Many changes occur as our forests grow more dense. First, the character of forest fires change. They now burn less frequently, but are high-intensity, stand-replacing fires (Hessburg et al, 1993, Covington and Moore 1994a). Firefighters have noted conditions in recent years that cause grave concern about their safety and their ability to control fires. While crown fires in ponderosa pine were almost unheard of earlier this century (Cooper, 1960), today they are commonplace. Table 2 quantifies changes by showing the numbers acres burned, and average fire size by decade since 1950. Pyne (1996) reports that crown fires increased from 10,127 acres per year in the 1940's to 15,117 acres per year in the 1980's, despite a massive commitment to high-technology firefighting. Society spends considerable resources (sometimes in vain) to stop these fires before they destroy not only natural resources but human developments as well.
Table 2. Acres burned, and average fire size by decade on National Forest lands in Arizona and New Mexico, 1950-1996. (USDA Forest Service Data.)

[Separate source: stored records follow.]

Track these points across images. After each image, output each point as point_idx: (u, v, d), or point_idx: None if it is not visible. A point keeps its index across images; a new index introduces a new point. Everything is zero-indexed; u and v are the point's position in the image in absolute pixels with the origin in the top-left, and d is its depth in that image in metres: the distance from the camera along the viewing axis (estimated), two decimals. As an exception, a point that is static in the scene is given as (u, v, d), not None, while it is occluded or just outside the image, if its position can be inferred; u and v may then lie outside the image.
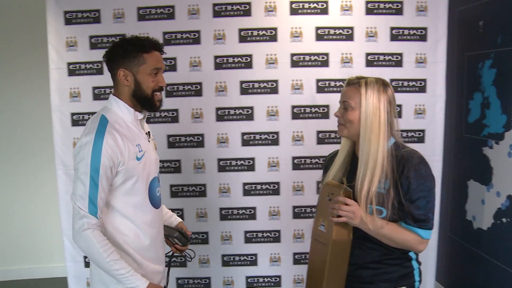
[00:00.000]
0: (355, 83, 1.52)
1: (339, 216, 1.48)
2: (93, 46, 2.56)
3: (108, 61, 1.64)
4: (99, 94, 2.60)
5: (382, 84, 1.53)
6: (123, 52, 1.59)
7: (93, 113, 2.46)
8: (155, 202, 1.68)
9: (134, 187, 1.60)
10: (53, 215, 3.08)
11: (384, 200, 1.48)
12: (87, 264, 2.66)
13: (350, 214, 1.47)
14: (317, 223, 1.58)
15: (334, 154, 1.69)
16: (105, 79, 2.44)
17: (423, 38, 2.53)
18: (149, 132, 1.73)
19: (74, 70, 2.57)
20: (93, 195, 1.50)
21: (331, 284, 1.54)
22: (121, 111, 1.63)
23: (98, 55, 2.40)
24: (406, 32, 2.53)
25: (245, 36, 2.54)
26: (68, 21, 2.54)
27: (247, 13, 2.52)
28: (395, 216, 1.49)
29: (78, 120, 2.60)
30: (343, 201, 1.47)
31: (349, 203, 1.47)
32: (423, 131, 2.60)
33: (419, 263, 1.64)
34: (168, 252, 1.85)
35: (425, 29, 2.53)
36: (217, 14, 2.53)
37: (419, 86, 2.57)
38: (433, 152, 2.56)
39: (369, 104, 1.48)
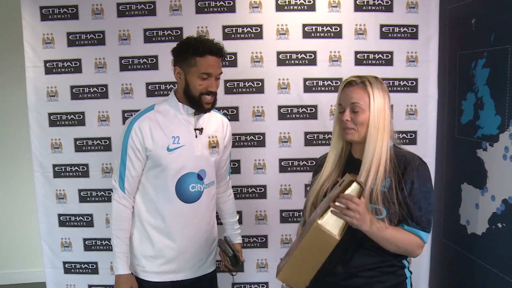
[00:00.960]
0: (360, 83, 1.48)
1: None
2: (71, 43, 2.46)
3: (173, 56, 1.79)
4: (77, 94, 2.50)
5: (380, 81, 1.51)
6: (181, 51, 1.73)
7: (71, 113, 2.53)
8: (184, 197, 1.78)
9: (160, 174, 1.75)
10: (31, 219, 2.99)
11: (385, 199, 1.43)
12: (66, 270, 2.60)
13: (357, 215, 1.32)
14: (316, 210, 1.45)
15: (326, 156, 1.64)
16: (84, 77, 2.48)
17: (414, 36, 2.45)
18: (202, 128, 1.81)
19: (51, 68, 2.47)
20: (122, 171, 1.74)
21: (295, 269, 1.38)
22: (171, 103, 1.79)
23: (76, 52, 2.49)
24: (396, 29, 2.44)
25: (229, 33, 2.45)
26: (44, 17, 2.44)
27: (231, 9, 2.43)
28: (397, 215, 1.44)
29: (55, 120, 2.52)
30: (350, 198, 1.31)
31: (357, 203, 1.31)
32: (414, 132, 2.52)
33: (411, 272, 1.59)
34: (218, 262, 2.06)
35: (416, 26, 2.44)
36: (200, 10, 2.43)
37: (410, 86, 2.48)
38: (425, 154, 2.45)
39: (377, 103, 1.47)
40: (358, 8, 2.43)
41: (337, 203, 1.32)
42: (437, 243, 2.81)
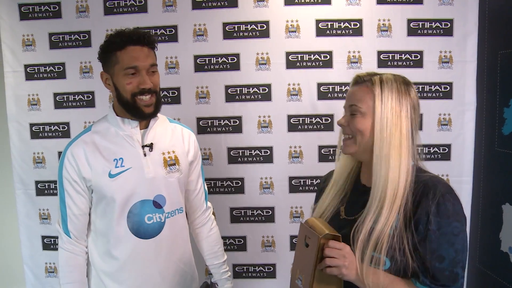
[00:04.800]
0: (367, 81, 1.20)
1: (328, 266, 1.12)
2: (54, 45, 2.32)
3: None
4: (61, 102, 2.37)
5: (403, 82, 1.19)
6: (101, 52, 1.52)
7: (54, 124, 2.40)
8: (141, 231, 1.52)
9: (107, 208, 1.50)
10: (12, 237, 2.75)
11: (390, 246, 1.11)
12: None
13: (341, 260, 1.09)
14: (294, 275, 1.26)
15: (331, 175, 1.39)
16: (68, 83, 2.44)
17: (448, 32, 2.24)
18: (151, 144, 1.55)
19: (32, 73, 2.35)
20: (63, 210, 1.51)
21: None
22: (110, 119, 1.56)
23: (59, 55, 2.34)
24: (427, 25, 2.24)
25: (231, 32, 2.27)
26: (23, 16, 2.31)
27: (233, 3, 2.26)
28: (410, 267, 1.11)
29: (38, 132, 2.38)
30: (333, 246, 1.11)
31: (339, 247, 1.11)
32: (448, 146, 2.30)
33: None
34: None
35: (450, 21, 2.23)
36: (197, 5, 2.26)
37: (444, 91, 2.27)
38: (461, 171, 2.29)
39: (387, 109, 1.15)
40: (381, 0, 2.24)
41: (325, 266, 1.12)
42: (472, 270, 2.59)
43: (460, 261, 1.10)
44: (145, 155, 1.52)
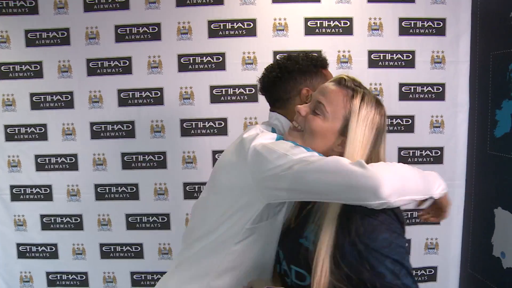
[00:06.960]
0: (349, 87, 1.13)
1: None
2: (30, 42, 2.24)
3: (277, 86, 1.40)
4: (38, 102, 2.29)
5: (377, 103, 1.13)
6: (303, 70, 1.40)
7: (31, 126, 2.30)
8: None
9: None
10: None
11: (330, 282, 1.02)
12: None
13: None
14: None
15: None
16: (45, 83, 2.26)
17: (440, 31, 2.20)
18: None
19: (7, 72, 2.26)
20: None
21: None
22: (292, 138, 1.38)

| Decade | Total acres burned | Ave. acres burned-annual | Ave. fire size in acres |
| 1950-59 | 349,277 | 34,928 | 18.5 |
| 1960-69 | 238,955 | 23,896 | 11.5 |
| 1970-79 | 472,434 | 47,243 | 17.6 |
| 1980-89 | 329,296 | 32,927 | 15.9 |
| 1990-96 | 729,529 | 104,218 | 51.1 |
It is significant that the 3 largest fire years (in terms of acreage burned) since 1950 have occurred since 1993. Seven of the highest 11 years have occurred since 1988; two of the high years were in the 1950's when fire suppression was likely less efficient. The actual increase in fire size and acreage accelerated rapidly in the late 1980's.
Total fire starts and precipitation must also be considered. The number of fires has stayed fairly constant except for the 1970's when it dropped slightly. The 1990's have had drought years, but so did the 1950's and 1970's. Therefore, the recent high average fire size and acreage burned per year cannot be explained by either fire starts or precipitation.
Firefighting technology, road access, and suppression efforts have gradually improved since 1950. Therefore, major factors being about the same, a gradual decrease in acreage burned and average fire size would be expected. However, increasing vegetative density and the resulting fuel laddering appear to be primary reasons for the opposite trend.
Scientists who have studied the changes in vegetation and forest fires feel that fire will burn many forests in the Inland West. Sampson et al, 1993, state that only a few decades remain in which to save our forests, as most of the forests in the Inland West will burn despite elevated fire suppression efforts.